En Ocoyoacac la indignación ciudadana ya no solo apunta al desastre administrativo del gobierno municipal encabezado por Nancy Valdéz Ruiz, sino también a la descarada doble moral política de quienes se llenan la boca hablando de legalidad, transparencia y combate a la corrupción, siempre y cuando sea en municipios ajenos.
Porque cuando se trata de gobiernos donde son oposición, aparecen de inmediato las conferencias, los posicionamientos, los discursos incendiarios y las denuncias mediáticas,ahí sí sobran diputados, dirigentes y “defensores de la honestidad” listos para señalar cualquier irregularidad, pero cuando el desastre ocurre en Ocoyoacac, el silencio es tan absoluto que parece pacto, complicidad o simple conveniencia política.
La molestia social crece porque mientras los ciudadanos enfrentan calles destrozadas, inundaciones, inseguridad, obras deficientes y un evidente deterioro del municipio, las figuras políticas que presumen combate frontal a la corrupción desaparecen misteriosamente del mapa, aquí ya no hay indignación selectiva ni discursos heroicos; aquí solo hay silencio cómodo y cálculo político.

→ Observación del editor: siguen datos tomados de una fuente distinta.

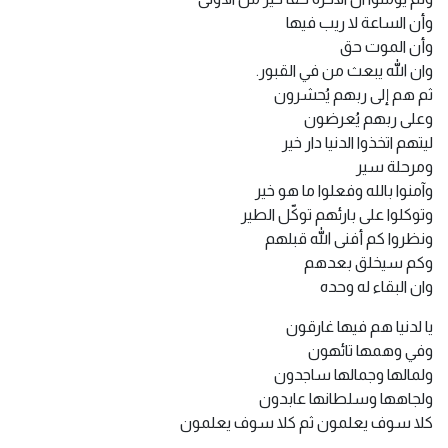
وأن الساعة لا ريب فيها
وأن الموت حق
وان الله يبعث من في القبور.
ثم هم إلى ربهم يُحشرون
وعلى ربهم يُعرضون
ليتهم اتخذوا الدنيا دار خير
ومرحلة سير
وآمنوا بالله وفعلوا ما هو خير
وتوكلوا على بارئهم توكّل الطير
ونظروا كم أفنى الله قبلهم
وكم سيخلق بعدهم
وان البقاء له وحده
يا لدنيا هم فيها غارقون
وفي وهمها تائهون
ولمالها وجمالها ساجدون
ولجاهها وسلطانها عابدون
كلا سوف يعلمون ثم كلا سوف يعلمون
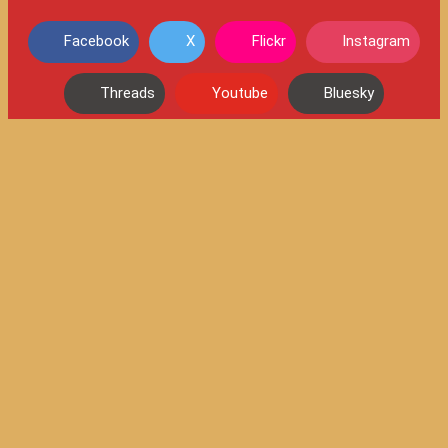
Facebook
X
Flickr
Instagram
Threads
Youtube
Bluesky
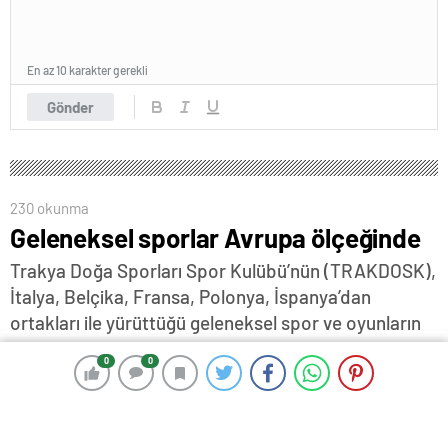
En az 10 karakter gerekli
Gönder
230 okunma
Geleneksel sporlar Avrupa ölçeğinde
Trakya Doğa Sporları Spor Kulübü’nün (TRAKDOSK),
İtalya, Belçika, Fransa, Polonya, İspanya’dan
ortakları ile yürüttüğü geleneksel spor ve oyunların
somut olmayan kültürel miras, sosyal kapsayıcılık ve
0
0
0
0
yerel kalkınma üzerindeki etkilerini Avrupa
düzeyinde ele alan REMIND Projesi’nde sona
gelindi…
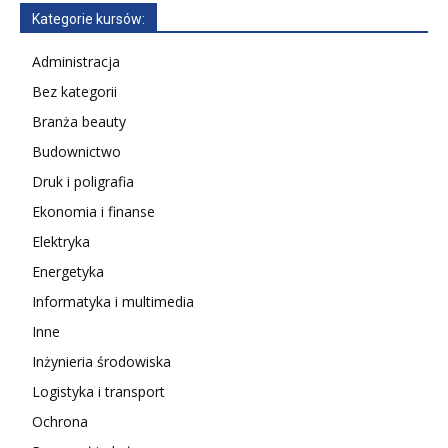
Kategorie kursów:
Administracja
Bez kategorii
Branża beauty
Budownictwo
Druk i poligrafia
Ekonomia i finanse
Elektryka
Energetyka
Informatyka i multimedia
Inne
Inżynieria środowiska
Logistyka i transport
Ochrona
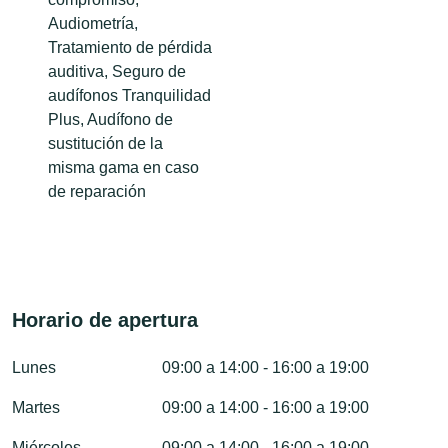
Audiometría,
Tratamiento de pérdida
auditiva, Seguro de
audífonos Tranquilidad
Plus, Audífono de
sustitución de la
misma gama en caso
de reparación
Horario de apertura
Lunes
09:00 a 14:00 - 16:00 a 19:00
Martes
09:00 a 14:00 - 16:00 a 19:00
Miércoles
09:00 a 14:00 - 16:00 a 19:00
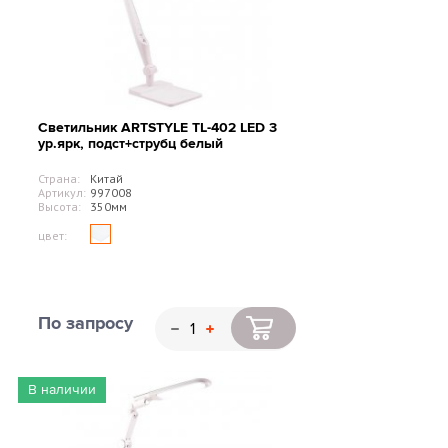
Светильник ARTSTYLE TL-402 LED 3
ур.ярк, подст+струбц белый
Страна:
Китай
Артикул:
997008
Высота:
350мм
цвет:
По запросу
В наличии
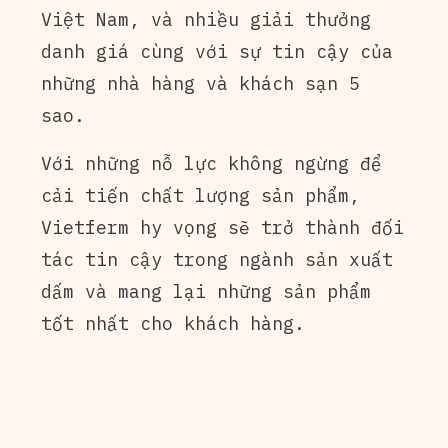
Việt Nam, và nhiều giải thưởng
danh giá cùng với sự tin cậy của
những nhà hàng và khách sạn 5
sao.
Với những nỗ lực không ngừng để
cải tiến chất lượng sản phẩm,
Vietferm hy vọng sẽ trở thành đối
tác tin cậy trong ngành sản xuất
dấm và mang lại những sản phẩm
tốt nhất cho khách hàng.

Vecinos cuestionan por qué personajes que diariamente utilizan el discurso anticorrupción como bandera no muestran la misma energía para señalar las presuntas irregularidades dentro de un municipio gobernado por aliados políticos, y la respuesta parece cada vez más evidente, la legalidad solo sirve cuando conviene electoralmente.
Porque en Ocoyoacac la corrupción, el abandono y la improvisación parecen haberse normalizado al grado de que ya nadie dentro del círculo político oficial quiere incomodar a nadie, mientras tanto, la ciudadanía observa cómo quienes exigen auditorías y transparencia en otros municipios aquí prefieren mirar hacia otro lado como si las calles destruidas, el caos urbano y la inconformidad social fueran simples detalles menores.
El problema es que el discurso ya se les cayó, la gente entendió perfectamente que muchos políticos no combaten la corrupción por principios, sino por estrategia, donde no gobiernan se convierten en fiscales mediáticos, donde sí tienen intereses políticos, guardan silencio sepulcral, aunque el municipio se esté cayendo a pedazos.
Y mientras Nancy Valdéz Ruiz continúa administrando un municipio marcado por críticas constantes, el resto de sus aliados políticos parecen actuar como espectadores mudos de un desastre administrativo cada vez más evidente, porque resulta más fácil subir videos hablando de honestidad desde un micrófono que venir a Ocoyoacac a explicar por qué aquí las exigencias desaparecen milagrosamente.
L Llenar al municipio de denuncias, amparos y presión pública para obligar a las autoridades a responder, porque cuando los gobiernos dejan de escuchar, la inconformidad termina encontrando otras formas de hacerse presente.
Lo más cínico de todo es que los mismos personajes que hoy guardan silencio en Ocoyoacac mañana volverán a aparecer en otros municipios dando lecciones de transparencia, honestidad.